**PROBLEM REQUIREMENTS:** Your answer must be an exact transcription of the data, with every picture omitted.

BEGIN AVAILABLE DATA

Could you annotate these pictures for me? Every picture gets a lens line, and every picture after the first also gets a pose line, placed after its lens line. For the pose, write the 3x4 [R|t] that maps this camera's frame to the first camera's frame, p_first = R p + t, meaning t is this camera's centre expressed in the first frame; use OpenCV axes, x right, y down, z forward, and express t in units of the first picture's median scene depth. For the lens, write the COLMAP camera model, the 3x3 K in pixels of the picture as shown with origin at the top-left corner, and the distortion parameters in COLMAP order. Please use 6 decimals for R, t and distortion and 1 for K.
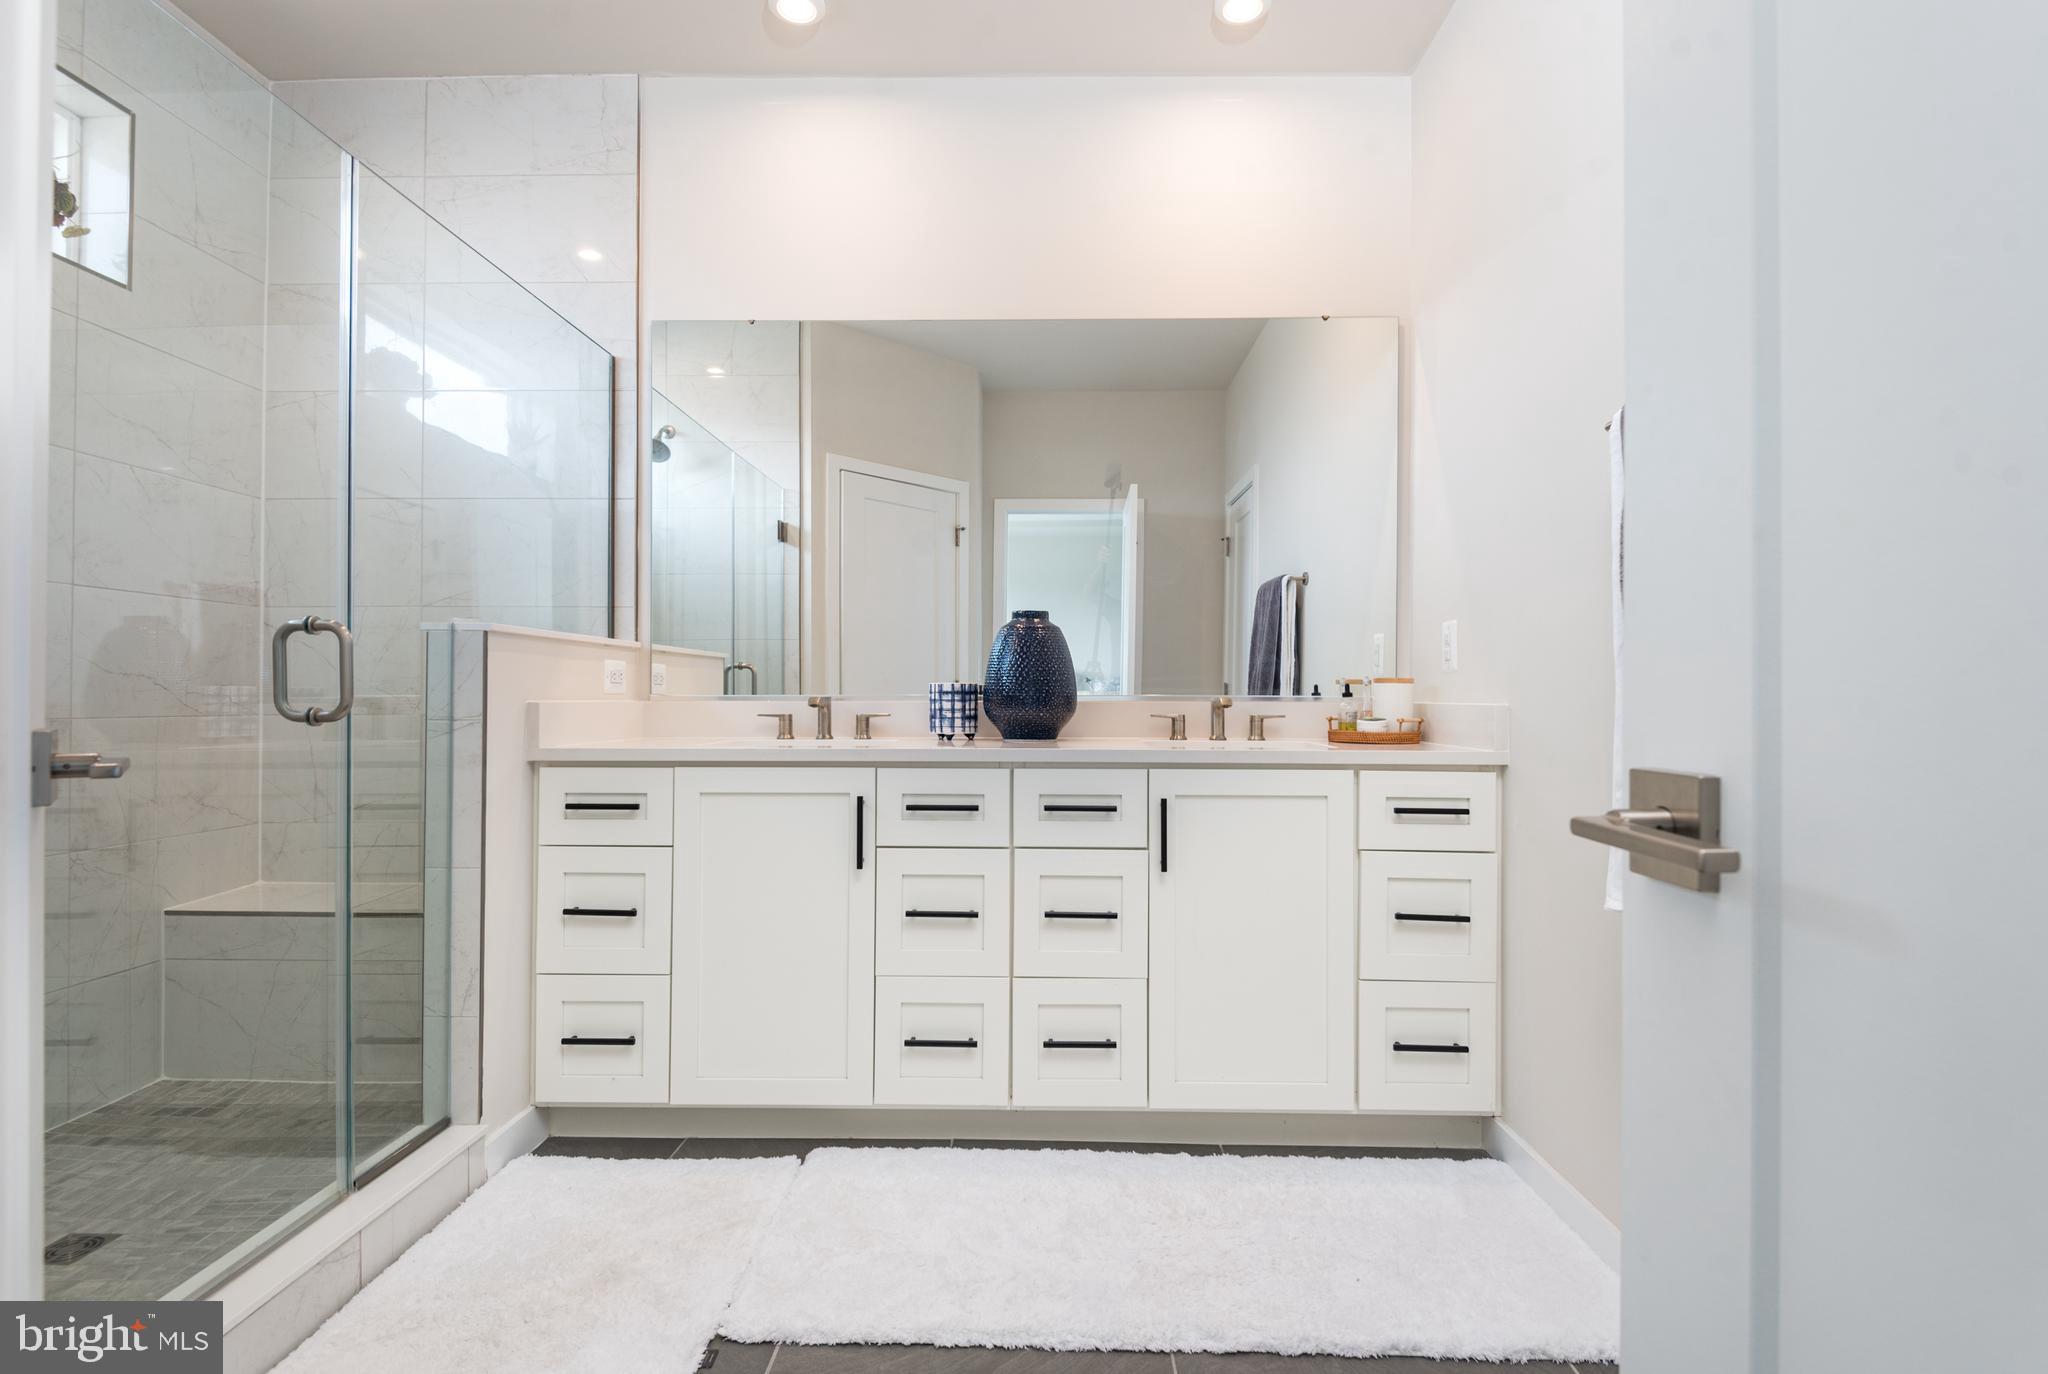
lens RADIAL K [[989.0, 0, 1049.8], [0, 989.0, 689.6], [0, 0, 1]] dist [0.002775, -0.001166]
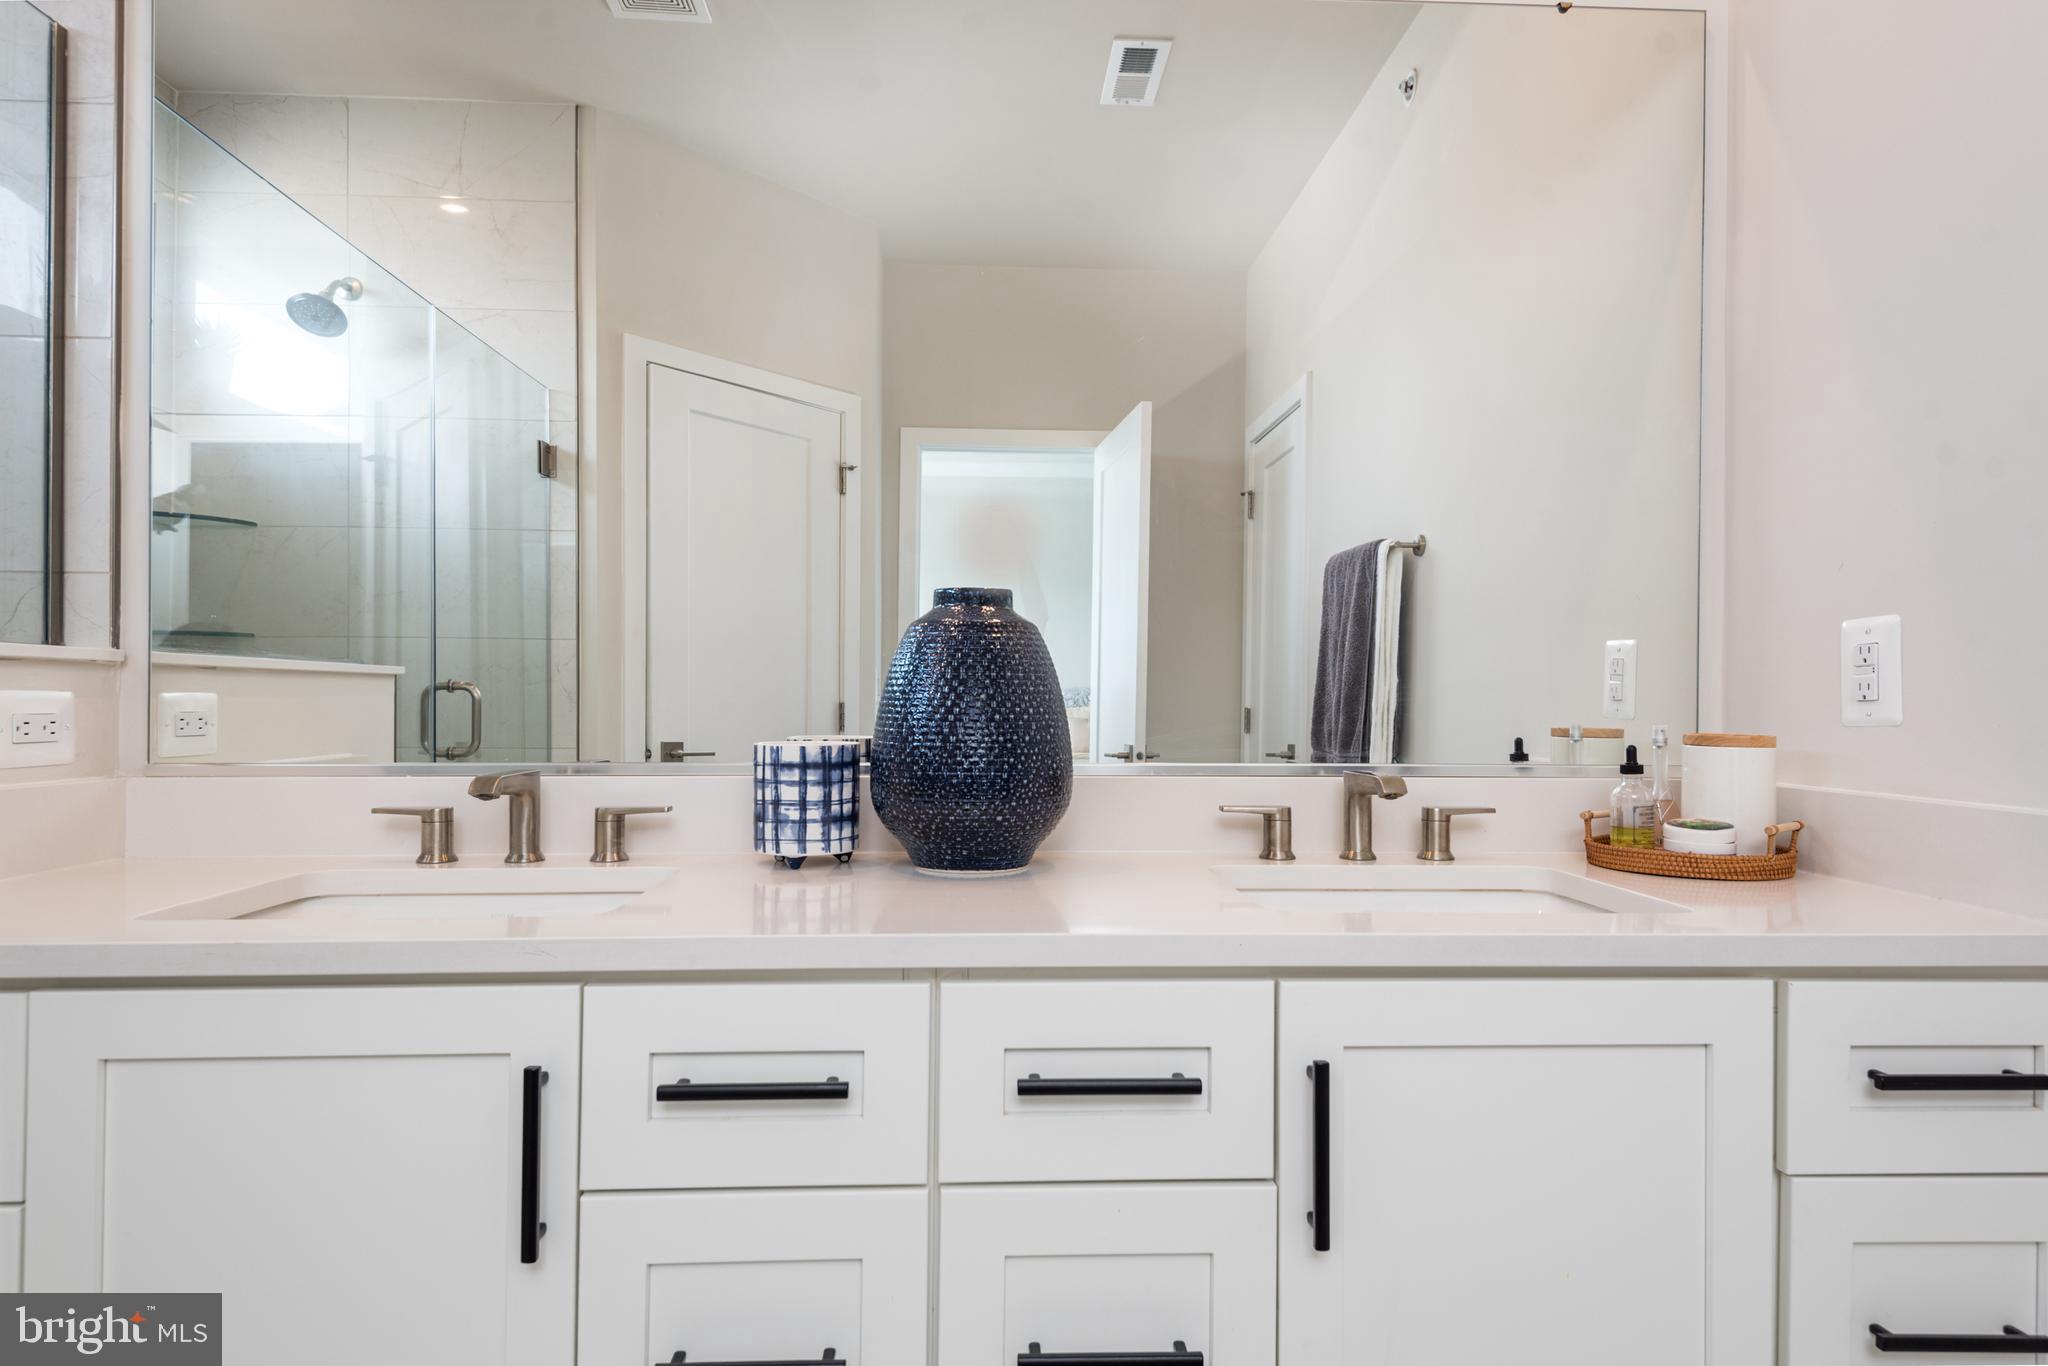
lens RADIAL K [[1165.5, 0, 1051.0], [0, 1165.5, 690.8], [0, 0, 1]] dist [0.004632, -0.000229]
pose [[0.997517, 0.004167, 0.070307, -0.021252], [-0.003921, 0.999986, -0.003636, -0.029225], [-0.070321, 0.003351, 0.997519, 0.443049]]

END AVAILABLE DATA

**TASK OUTPUT:**
Could you annotate these pictures for me? Every picture gets a lens line, and every picture after the first also gets a pose line, placed after its lens line. For the pose, write the 3x4 [R|t] that maps this camera's frame to the first camera's frame, p_first = R p + t, meaning t is this camera's centre expressed in the first frame; use OpenCV axes, x right, y down, z forward, and express t in units of the first picture's median scene depth. For the lens, write the COLMAP camera model, the 3x3 K in pixels of the picture as shown with origin at the top-left corner, and the distortion parameters in COLMAP order. Please use 6 decimals for R, t and distortion and 1 for K.
lens RADIAL K [[989.0, 0, 1049.8], [0, 989.0, 689.6], [0, 0, 1]] dist [0.002775, -0.001166]
lens RADIAL K [[1165.5, 0, 1051.0], [0, 1165.5, 690.8], [0, 0, 1]] dist [0.004632, -0.000229]
pose [[0.997517, 0.004167, 0.070307, -0.021252], [-0.003921, 0.999986, -0.003636, -0.029225], [-0.070321, 0.003351, 0.997519, 0.443049]]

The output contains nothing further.